Why facts don’t land the way we expect them to.
Why smart people can look at the same information and come to different conclusions.
Why entire organizations commit to ideas that don’t quite make sense… and defend them long after they stop working.

It’s easy to call this misinformation… more slop.

It’s easy to say the problem is bad data… bad actors… bad incentives… bad tech.
And sometimes it is… but that’s not the whole story.
The deeper issue is meaning… and what we believe.
We’re not just trying to understand the world.
We’re trying to make sense of our place in it.

We’re always trying to maintain a story about who we are.

Competent… smart… in control… on the right side of things.
And when new information threatens that story…
We don’t calmly reassess (… most of us don’t).
We defend… we dig in… we look for other stories… data points.
Not because we’re irrational… because we’re protecting something deeper.

Will made a point that stuck with me…

Stories aren’t just how we communicate.
They’re how we navigate status.
They signal where we stand… what we believe… who we belong with.
Which means when you challenge someone’s belief…
You’re not just challenging their thinking.
You’re challenging their identity.

And that’s a much harder thing to move.

You see this everywhere.
In politics… in culture… in investing… in organizations.
And when the story doesn’t “fit,” it would require someone to realize that, maybe, they got it wrong.

And that’s where most facts (and reasoning) die.
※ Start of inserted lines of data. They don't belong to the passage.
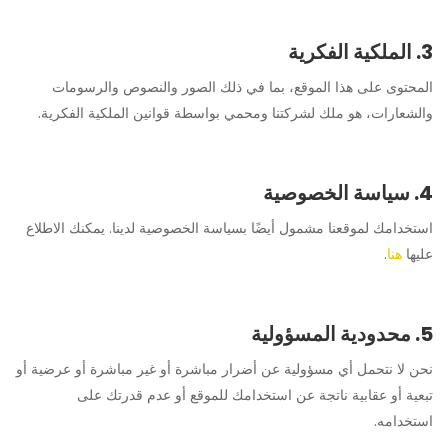
3. الملكية الفكرية
المحتوى على هذا الموقع، بما في ذلك الصور والنصوص والرسومات
والشعارات، هو ملك لشركتنا ومحمي بواسطة قوانين الملكية الفكرية.
4. سياسة الخصوصية
استخدامك لموقعنا مشمول أيضًا بسياسة الخصوصية لدينا. يمكنك الاطلاع
عليها
هنا
.
5. محدودية المسؤولية
نحن لا نتحمل أي مسؤولية عن أضرار مباشرة أو غير مباشرة أو عرضية أو
تبعية أو عقابية ناتجة عن استخدامك للموقع أو عدم قدرتك على
استخدامه.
It becomes the story that people are unwilling to rewrite.
The greater work is understanding the story people are telling themselves… and whether your strategy fits inside it… or threatens it.
Because if it threatens it… it doesn’t matter how right you are.
It won’t land.
And maybe that’s the real risk in this moment.

Misinformation spreads because it offers something powerful…

A story that fits someone’s identity.
A way to make sense of a complicated world.
Truth… is rarely that clean.
It requires emotional trade-offs.
And those are much harder stories to tell.
Which is why they’re harder to accept.

So when you think about your brand and storytelling, what you should really be thinking about is…

What story are people protecting… and what would it take for them to rewrite it?
Because until that changes… The facts don’t stand a chance.
The battle was never about information.

It was always about identity… and who we’re willing to become when the story breaks.